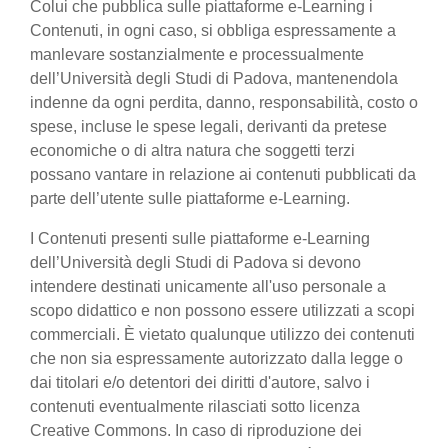
Colui che pubblica sulle piattaforme e-Learning i
Contenuti, in ogni caso, si obbliga espressamente a
manlevare sostanzialmente e processualmente
dell’Università degli Studi di Padova, mantenendola
indenne da ogni perdita, danno, responsabilità, costo o
spese, incluse le spese legali, derivanti da pretese
economiche o di altra natura che soggetti terzi
possano vantare in relazione ai contenuti pubblicati da
parte dell’utente sulle piattaforme e-Learning.
I Contenuti presenti sulle piattaforme e-Learning
dell’Università degli Studi di Padova si devono
intendere destinati unicamente all'uso personale a
scopo didattico e non possono essere utilizzati a scopi
commerciali. È vietato qualunque utilizzo dei contenuti
che non sia espressamente autorizzato dalla legge o
dai titolari e/o detentori dei diritti d'autore, salvo i
contenuti eventualmente rilasciati sotto licenza
Creative Commons. In caso di riproduzione dei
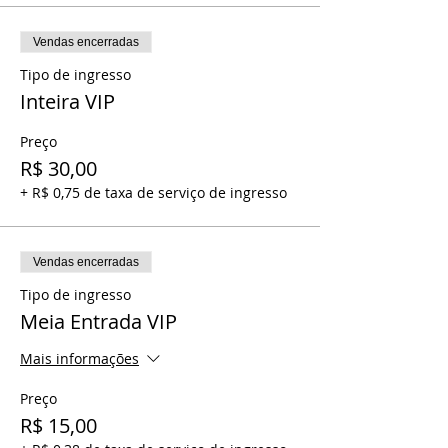
Vendas encerradas
Tipo de ingresso
Inteira VIP
Preço
R$ 30,00
+ R$ 0,75 de taxa de serviço de ingresso
Vendas encerradas
Tipo de ingresso
Meia Entrada VIP
Mais informações
Preço
R$ 15,00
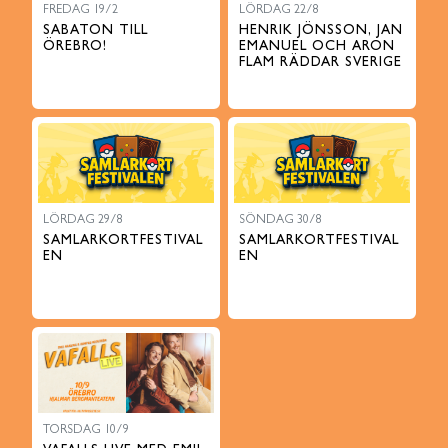
FREDAG 19/2
LÖRDAG 22/8
SABATON TILL
HENRIK JÖNSSON, JAN
ÖREBRO!
EMANUEL OCH ARON
FLAM RÄDDAR SVERIGE
LÖRDAG 29/8
SÖNDAG 30/8
SAMLARKORTFESTIVAL
SAMLARKORTFESTIVAL
EN
EN
TORSDAG 10/9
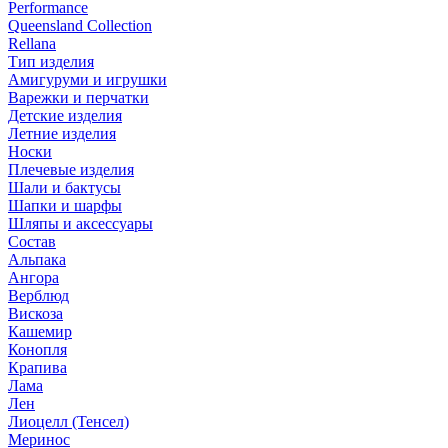
Performance
Queensland Collection
Rellana
Тип изделия
Амигуруми и игрушки
Варежки и перчатки
Детские изделия
Летние изделия
Носки
Плечевые изделия
Шали и бактусы
Шапки и шарфы
Шляпы и аксессуары
Состав
Альпака
Ангора
Верблюд
Вискоза
Кашемир
Конопля
Крапива
Лама
Лен
Лиоцелл (Тенсел)
Меринос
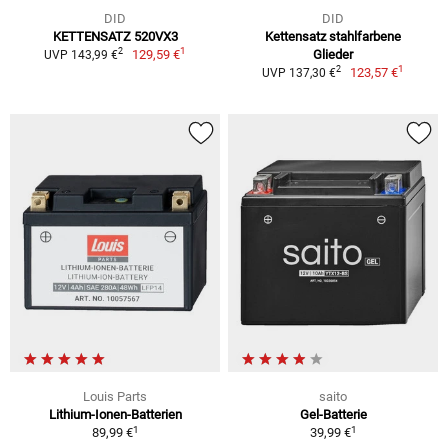
DID
DID
KETTENSATZ 520VX3
Kettensatz stahlfarbene
1
2
129,59 €
Glieder
UVP 143,99 €
1
2
123,57 €
UVP 137,30 €
Louis Parts
saito
Lithium-Ionen-Batterien
Gel-Batterie
1
1
89,99 €
39,99 €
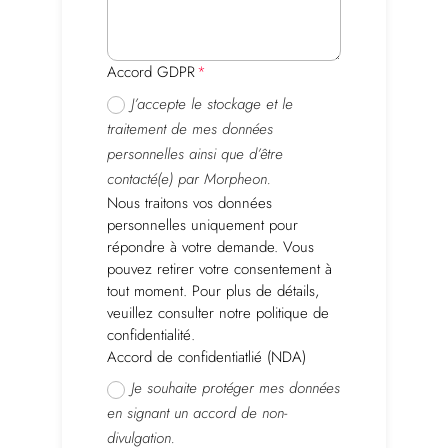
Accord GDPR
J’accepte le stockage et le
traitement de mes données
personnelles ainsi que d’être
contacté(e) par Morpheon.
Nous traitons vos données
personnelles uniquement pour
répondre à votre demande. Vous
pouvez retirer votre consentement à
tout moment. Pour plus de détails,
veuillez consulter notre politique de
confidentialité.
Accord de confidentiatlié (NDA)
Je souhaite protéger mes données
en signant un accord de non-
divulgation.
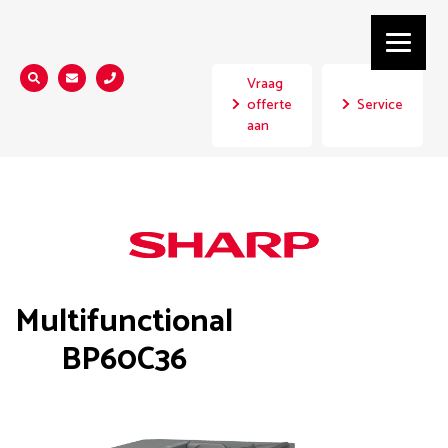
Vraag
Zoeken...
offerte
Service
aan
Multifunctional
BP60C36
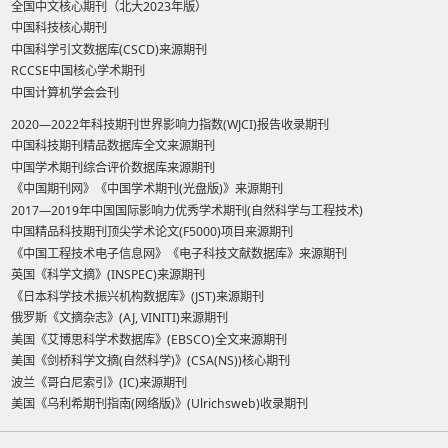
全国中文核心期刊（北大2023年版）
中国科技核心期刊
中国科学引文数据库(CSCD)来源期刊
RCCSE中国核心学术期刊
中国计算机学会会刊
2020—2022年科技期刊世界影响力指数(WJCI)报告收录期刊
中国科技期刊精品数据库全文来源期刊
中国学术期刊综合评价数据库来源期刊
《中国期刊网》《中国学术期刊(光盘版)》来源期刊
2017—2019年中国国际影响力优秀学术期刊(自然科学与工程技术)
中国精品科技期刊顶尖学术论文(F5000)项目来源期刊
《中国工程技术电子信息网》《电子科技文献数据库》来源期刊
英国《科学文摘》(INSPEC)来源期刊
《日本科学技术振兴机构数据库》(JST)来源期刊
俄罗斯《文摘杂志》(AJ, VINITI)来源期刊
美国《艾博思科学术数据库》(EBSCO)全文来源期刊
美国《剑桥科学文摘(自然科学)》(CSA(NS))核心期刊
波兰《哥白尼索引》(IC)来源期刊
美国《乌利希期刊指南(网络版)》(Ulrichsweb)收录期刊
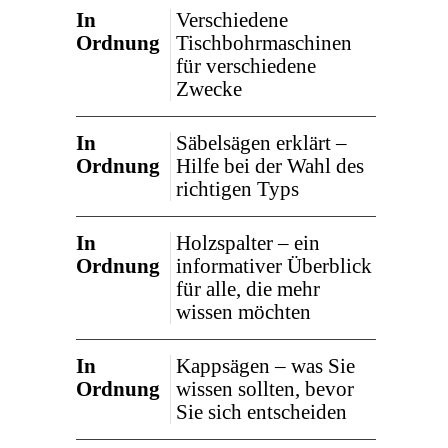
In
Verschiedene
Ordnung
Tischbohrmaschinen
für verschiedene
Zwecke
In
Säbelsägen erklärt –
Ordnung
Hilfe bei der Wahl des
richtigen Typs
In
Holzspalter – ein
Ordnung
informativer Überblick
für alle, die mehr
wissen möchten
In
Kappsägen – was Sie
Ordnung
wissen sollten, bevor
Sie sich entscheiden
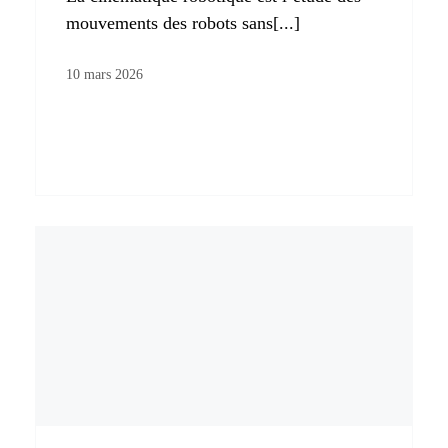
mouvements des robots sans[...]
10 mars 2026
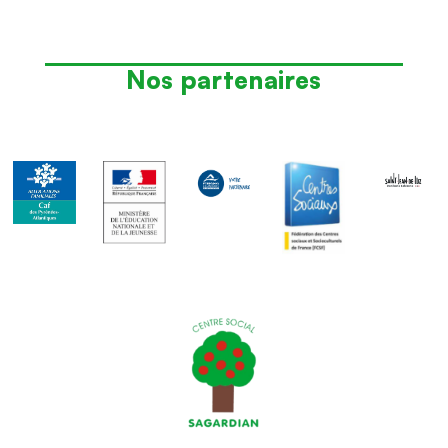
Nos partenaires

==================================================

> [What to produce]
Your answer is an exact copy of the records above, stripped of pictures.

> [Your solution]
Colui che pubblica sulle piattaforme e-Learning i
Contenuti, in ogni caso, si obbliga espressamente a
manlevare sostanzialmente e processualmente
dell’Università degli Studi di Padova, mantenendola
indenne da ogni perdita, danno, responsabilità, costo o
spese, incluse le spese legali, derivanti da pretese
economiche o di altra natura che soggetti terzi
possano vantare in relazione ai contenuti pubblicati da
parte dell’utente sulle piattaforme e-Learning.
I Contenuti presenti sulle piattaforme e-Learning
dell’Università degli Studi di Padova si devono
intendere destinati unicamente all'uso personale a
scopo didattico e non possono essere utilizzati a scopi
commerciali. È vietato qualunque utilizzo dei contenuti
che non sia espressamente autorizzato dalla legge o
dai titolari e/o detentori dei diritti d'autore, salvo i
contenuti eventualmente rilasciati sotto licenza
Creative Commons. In caso di riproduzione dei
Vendas encerradas
Tipo de ingresso
Inteira VIP
Preço
R$ 30,00
+ R$ 0,75 de taxa de serviço de ingresso
Vendas encerradas
Tipo de ingresso
Meia Entrada VIP
Mais informações
Preço
R$ 15,00
FREDAG 19/2
LÖRDAG 22/8
SABATON TILL
HENRIK JÖNSSON, JAN
ÖREBRO!
EMANUEL OCH ARON
FLAM RÄDDAR SVERIGE
LÖRDAG 29/8
SÖNDAG 30/8
SAMLARKORTFESTIVAL
SAMLARKORTFESTIVAL
EN
EN
TORSDAG 10/9
Performance
Queensland Collection
Rellana
Тип изделия
Амигуруми и игрушки
Варежки и перчатки
Детские изделия
Летние изделия
Носки
Плечевые изделия
Шали и бактусы
Шапки и шарфы
Шляпы и аксессуары
Состав
Альпака
Ангора
Верблюд
Вискоза
Кашемир
Конопля
Крапива
Лама
Лен
Лиоцелл (Тенсел)
Меринос
DID
DID
KETTENSATZ 520VX3
Kettensatz stahlfarbene
1
2
129,59 €
Glieder
UVP 143,99 €
1
2
123,57 €
UVP 137,30 €
Louis Parts
saito
Lithium-Ionen-Batterien
Gel-Batterie
1
1
89,99 €
39,99 €
Accord GDPR
J’accepte le stockage et le
traitement de mes données
personnelles ainsi que d’être
contacté(e) par Morpheon.
Nous traitons vos données
personnelles uniquement pour
répondre à votre demande. Vous
pouvez retirer votre consentement à
tout moment. Pour plus de détails,
veuillez consulter notre politique de
confidentialité.
Accord de confidentiatlié (NDA)
Je souhaite protéger mes données
en signant un accord de non-
divulgation.
Vraag
Zoeken...
offerte
Service
aan
Multifunctional
BP60C36
全国中文核心期刊（北大2023年版）
中国科技核心期刊
中国科学引文数据库(CSCD)来源期刊
RCCSE中国核心学术期刊
中国计算机学会会刊
2020—2022年科技期刊世界影响力指数(WJCI)报告收录期刊
中国科技期刊精品数据库全文来源期刊
中国学术期刊综合评价数据库来源期刊
《中国期刊网》《中国学术期刊(光盘版)》来源期刊
2017—2019年中国国际影响力优秀学术期刊(自然科学与工程技术)
中国精品科技期刊顶尖学术论文(F5000)项目来源期刊
《中国工程技术电子信息网》《电子科技文献数据库》来源期刊
英国《科学文摘》(INSPEC)来源期刊
《日本科学技术振兴机构数据库》(JST)来源期刊
俄罗斯《文摘杂志》(AJ, VINITI)来源期刊
美国《艾博思科学术数据库》(EBSCO)全文来源期刊
美国《剑桥科学文摘(自然科学)》(CSA(NS))核心期刊
波兰《哥白尼索引》(IC)来源期刊
美国《乌利希期刊指南(网络版)》(Ulrichsweb)收录期刊
In
Verschiedene
Ordnung
Tischbohrmaschinen
für verschiedene
Zwecke
In
Säbelsägen erklärt –
Ordnung
Hilfe bei der Wahl des
richtigen Typs
In
Holzspalter – ein
Ordnung
informativer Überblick
für alle, die mehr
wissen möchten
In
Kappsägen – was Sie
Ordnung
wissen sollten, bevor
Sie sich entscheiden
mouvements des robots sans[...]
10 mars 2026
Nos partenaires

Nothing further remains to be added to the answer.